Lo vendría a encontrar inesperadamente meses después.

Luego de un partido, lo localicé solo al final de un tablado. Fumaba un cigarrillo. Cuando me vio, se levantó, arrojó el pucho y abrió las manos, como cuando conquistaba un gol. Tenía los dedos manchados con nicotina.

Nos fundimos en un gran abrazo.

Sus ojos hurgaban mal dormidos, con una pigmentación rojiza, señal de malos hábitos; lucía demacrado, y claramente entristecido. Sentía vergüenza hablar de las adiciones que lo esclavizaban. Le dije que lo extrañábamos. Que hacía falta en el centro de la cancha.  Bajaba la cabeza, guardando un férreo silencio.
Recorría con nostalgia el estadio, los arcos, las demarcaciones.

―Tiempo atrás te busqué por tu barrio ―dije.
―Lo sé, amigo.
―¿Visitaste a tu madre?
―No quiero que me vea naufragando en la vida... Este no fue el hijo que parió.

Bajó la vista.
―El corazón de una madre siempre está abierto para recibir a un hijo ―le expliqué de la manera más simple posible.

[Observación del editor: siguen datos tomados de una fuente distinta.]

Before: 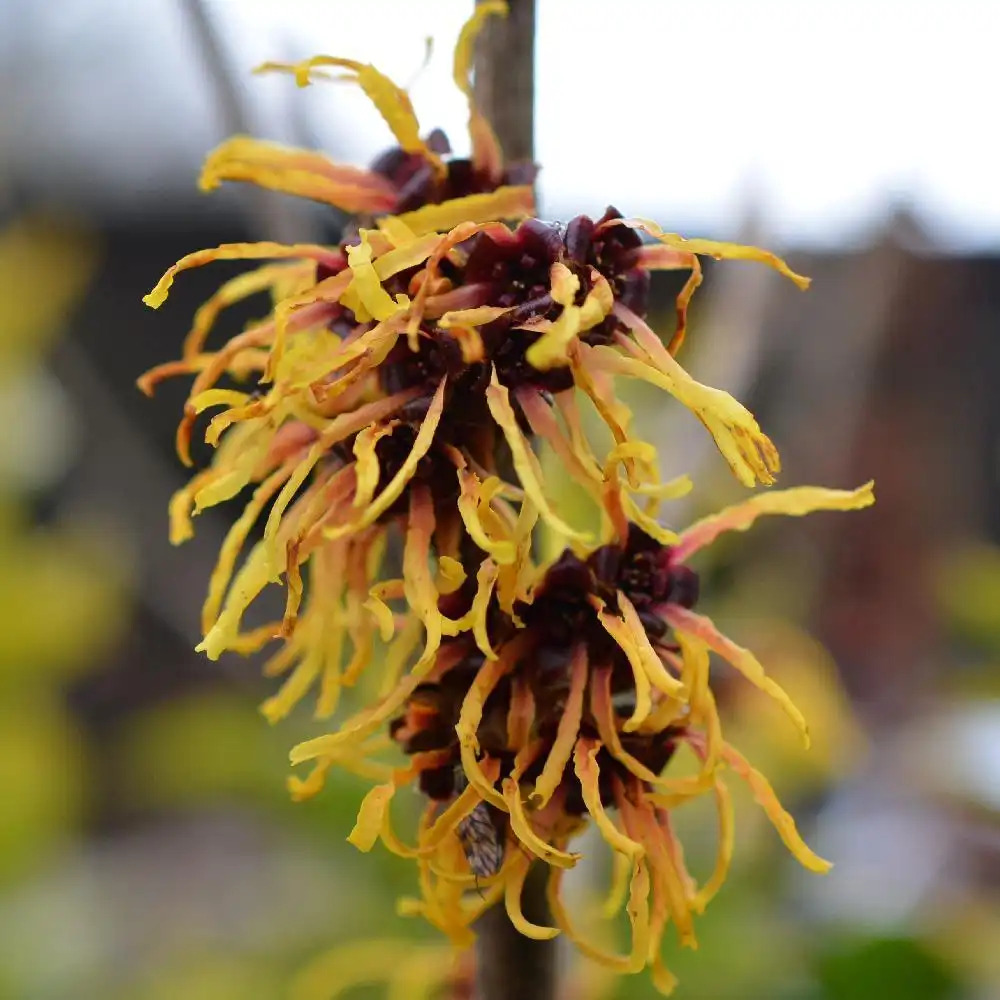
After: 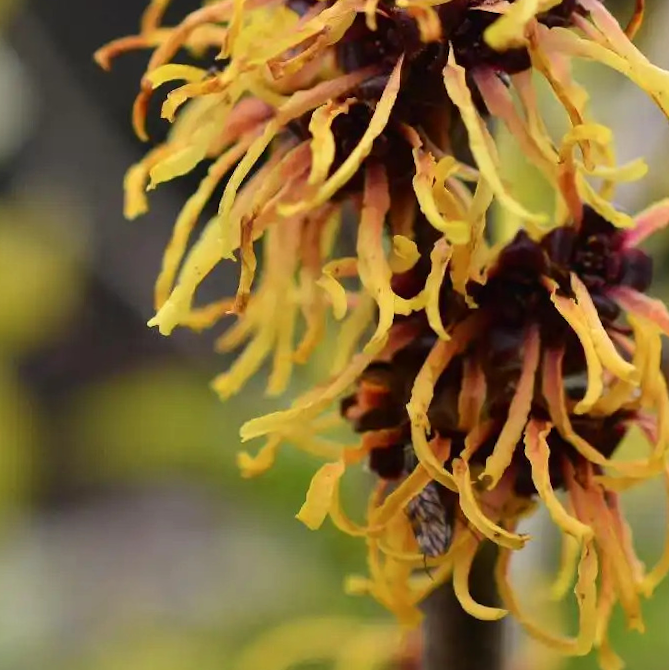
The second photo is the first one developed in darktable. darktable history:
contrast brightness saturation: contrast 0.145, brightness 0.041
crop and rotate: angle -1.01°, left 3.744%, top 31.746%, right 28.125%
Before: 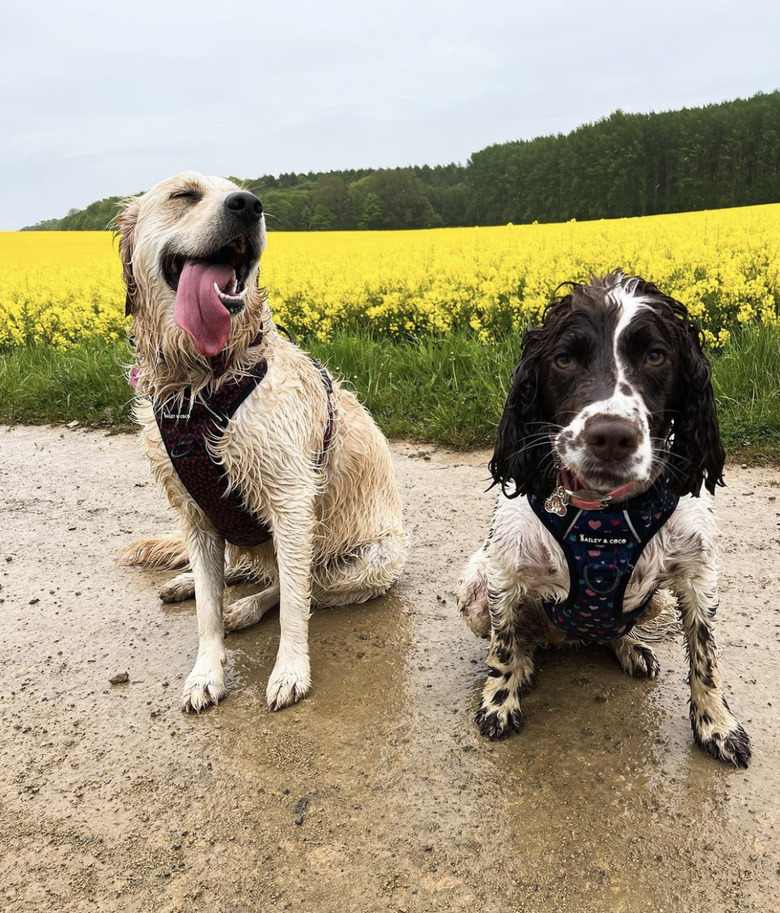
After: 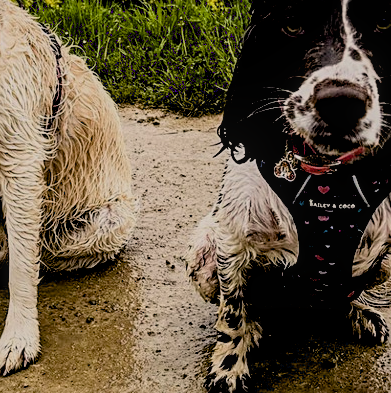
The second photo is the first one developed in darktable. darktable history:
sharpen: amount 0.492
color correction: highlights a* 3.55, highlights b* 5.13
crop: left 34.78%, top 36.801%, right 15.048%, bottom 20.115%
local contrast: on, module defaults
exposure: black level correction 0.045, exposure -0.233 EV, compensate highlight preservation false
filmic rgb: black relative exposure -9.26 EV, white relative exposure 6.83 EV, hardness 3.1, contrast 1.053, color science v6 (2022)
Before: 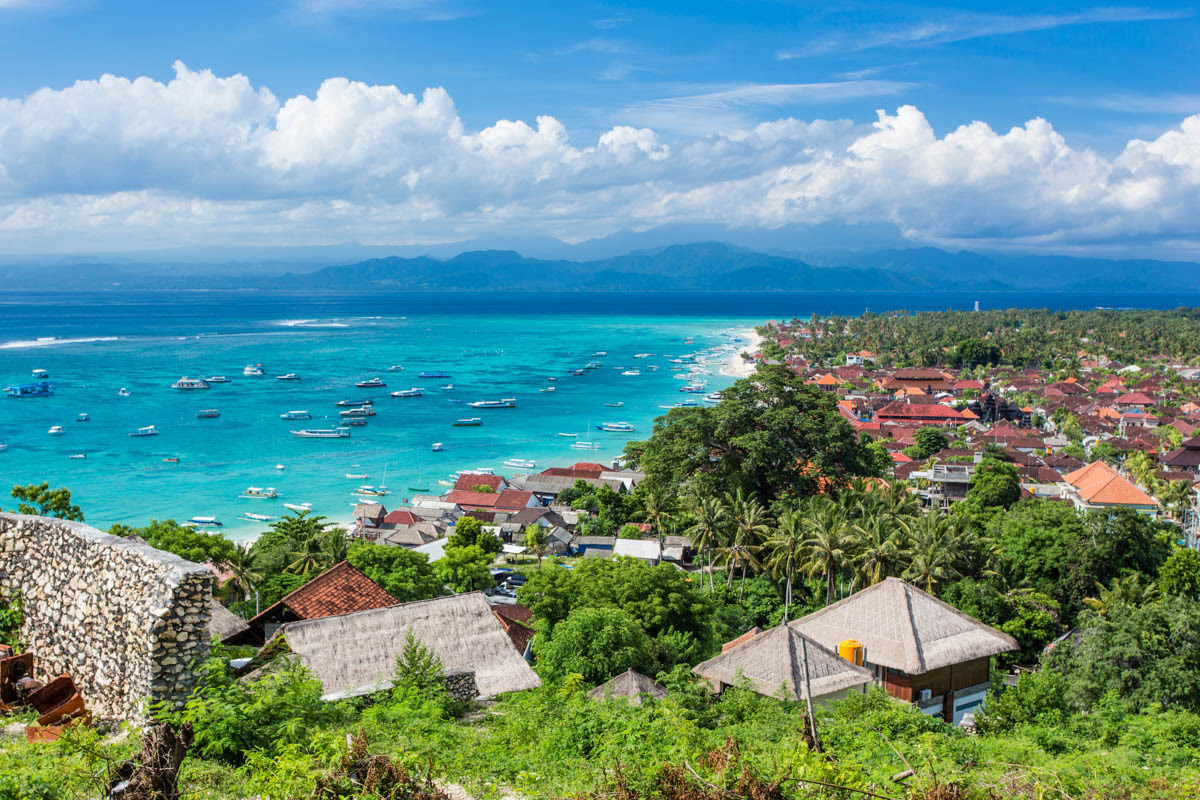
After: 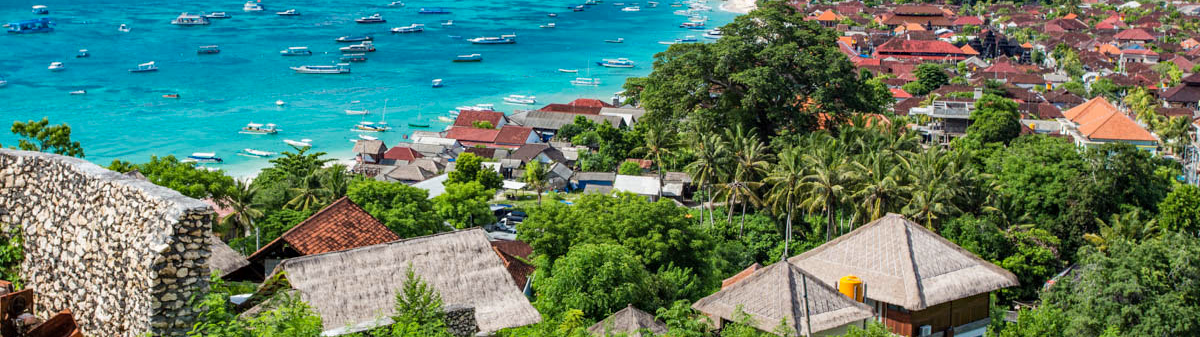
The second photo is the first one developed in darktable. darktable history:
local contrast: mode bilateral grid, contrast 10, coarseness 25, detail 111%, midtone range 0.2
haze removal: adaptive false
vignetting: fall-off start 99.19%, brightness -0.569, saturation -0.001, width/height ratio 1.31, unbound false
crop: top 45.503%, bottom 12.285%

Me quedó mirando con genuino aprecio.

Aseguró que en ese día pasaría por su casa. Andaba con unas chalas de cuero desvencijado. “¿Hacemos unos toques con la pelota?”, consultó.  Contesté que sí y fui al camarín a buscar un balón. Recordé que en mi bolso tenía una camiseta número 8, sin uso. La tomé.

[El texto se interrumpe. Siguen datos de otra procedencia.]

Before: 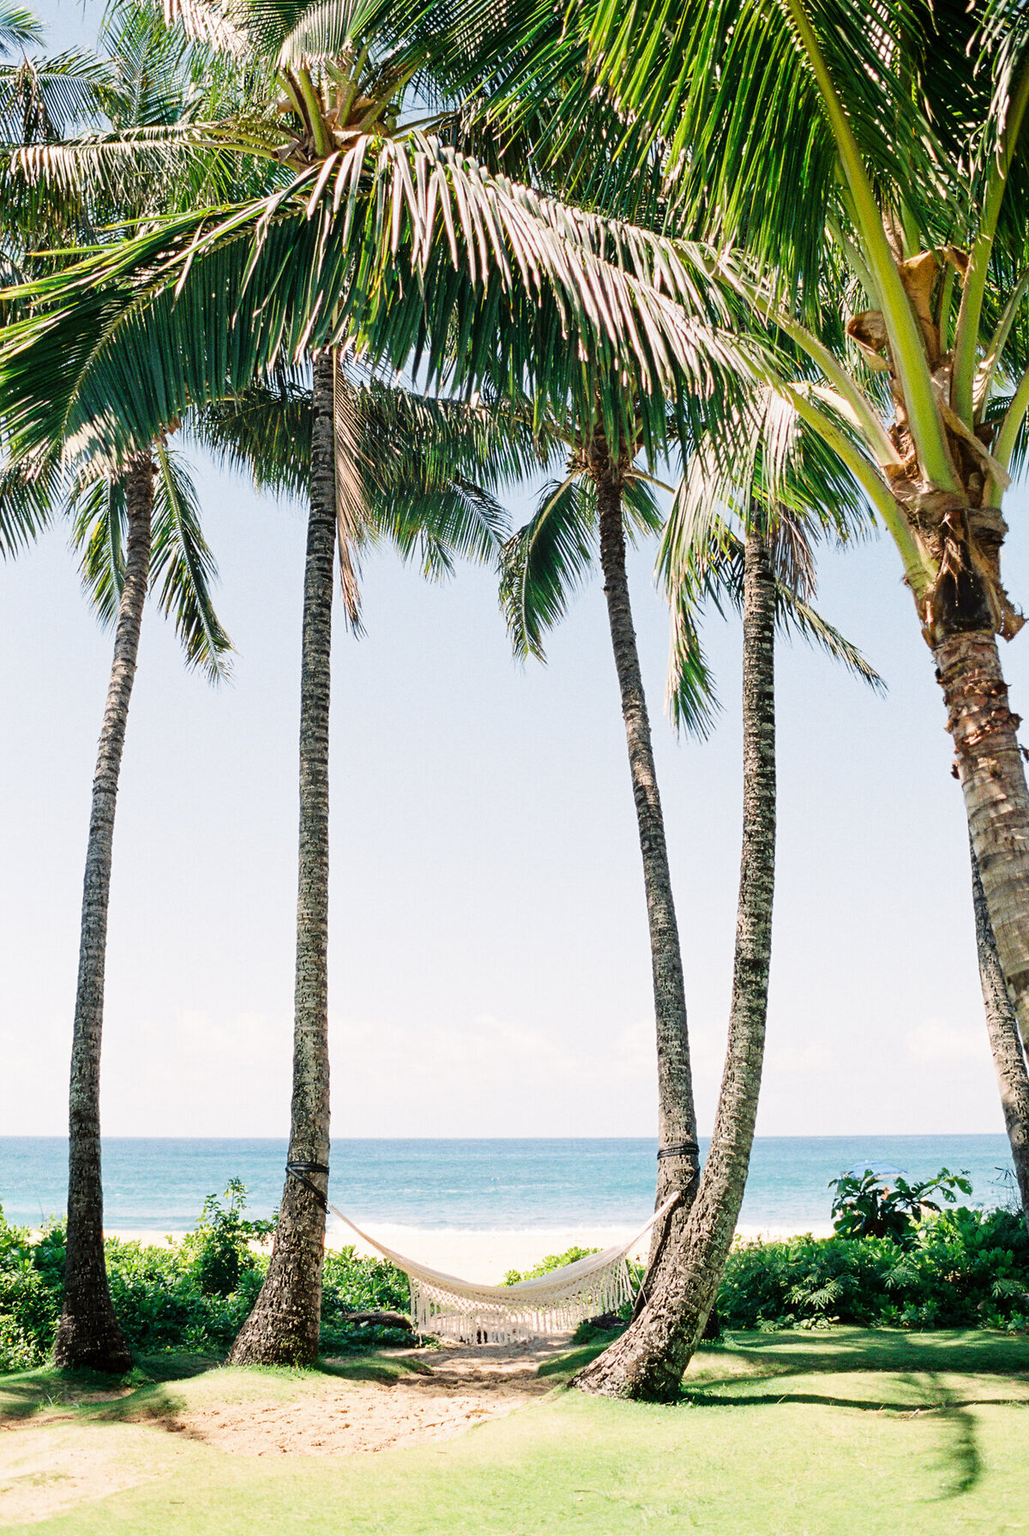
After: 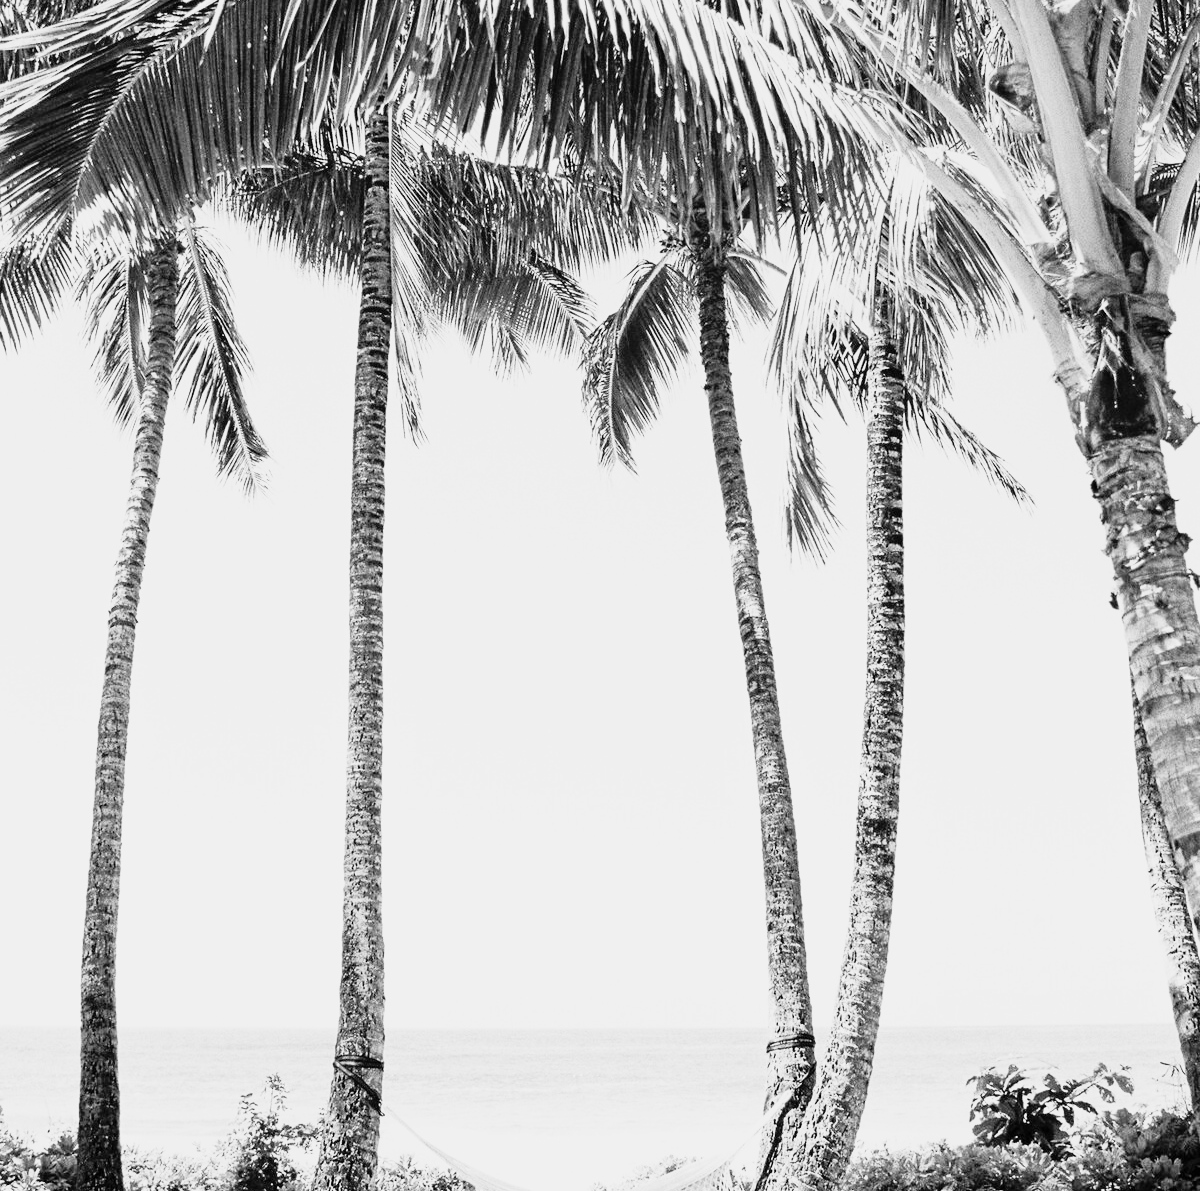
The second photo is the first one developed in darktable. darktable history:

Regresé y fuimos al centro de la cancha.

Comenzamos a hacer jueguitos. A ratos, se le escabullía la pelota, algo infrecuente en él. Permanecimos un largo rato practicando toques muy simples, sin hablar. ¿Qué pensaba?

En ningún momento sonrió.

Le resultaba doloroso volver a tocar ese balón que ya no se adhería naturalmente a sus pies, y que no dominaba con la destreza de un tiempo ligeramente pasado.

Cuando paramos, le entregué aquella camiseta de fútbol: “lo tuyo está aquí, Jimy”, le aseguré.  Con la mano apunté el recinto deportivo. Tampoco quiso replicar. Tocaba la camiseta deportiva. Humedecieron sus ojos cuando vio el número 8, que lo identificaba totalmente.

Agradeció el regalo, pero no tuvo ánimo de contestar mi insinuación.

Enseguida, me pidió que hacia la tarde lo acompañara donde su madre. Accedí, feliz.  En medio de la cancha, nos fundimos en otro abrazo. El mismo que nos habíamos dado en momentos de efímera gloria. Quedamos en un acuerdo básico para encontrarnos. Y se marchó a paso cansino.

Cruzó toda la cancha, oteando cada área.

A ratos, se inclinaba, sacaba un puñadito de césped, lo olía, metía al bolsillo, y continuaba.

Claramente iba acongojado.

Y desapareció por una segunda entrada que tenía aquella instalación deportiva.

Con notoria emoción en mi corazón, en horas de la tarde llegué a su barrio, a la hora establecida. Como no aparecía, consulté por él y me apuntaron el lugar donde se encontraba.

Divisé a un grupo de jóvenes compartiendo diversos vicios de la sociedad moderna. Entre ellos, se encontraba Jimy, con su cabellera crespa y abundante.

Al verme, se apresuró a recibirme. Me presentó a algunos muchachos. ¡No me costó darme cuenta que había olvidado el propósito de visitar a su madre!

De ahí se acercó una atractiva chica, muy delgada y de pequeña estatura, de cabello teñido, pestañas exageradamente coloreadas y un coqueto ombligo descubierto que era acompañado por el tatuaje de una mariposa.

Colgaba en la espalda una guitarra y masticaba ansiosamente chicle.

Preguntó quién era yo, observándome arriba y abajo. Jimy le habló al oído que era un compañero del fútbol, y le besó un pendiente con la imagen de una calavera. Hecho esto, la muchacha le entregó el instrumento, pidiéndole que tocara su tema preferido.

El ex crack, alcanzó a decirme:
―Ya ves, lo mío es la marihuana, los amigos y la bossa nova.

Sin esperar una respuesta, se trasladó donde los jóvenes, quienes comenzaron a avivarlo con palmas. Un varón adulto lo halagó: ¡cómo pisaba la pelota el morocho, yo lo vi jugar!

Sin más que hacer, me retiré.

Al avanzar media calle, me detuve y volteé la mirada. Alegremente Jimy había comenzado a cantar Garota de Ipanema. Su voz y melodía se elevaban junto al viento cálido que comenzaba a soplar aquella tarde, a la par de unas parejas que se besaban sin esconder vergüenza alguna.

Otros, alienados por el exceso de disipaciones, bailaban sensualmente.

En la distancia, la noche comenzaba a manifestarse con una tonalidad pálida, triste, solitaria, ¡sin reflejar en el horizonte la esperanza de otra sorprendente jugada en el verde césped de la Cancha Número Dos del Estadio Nacional!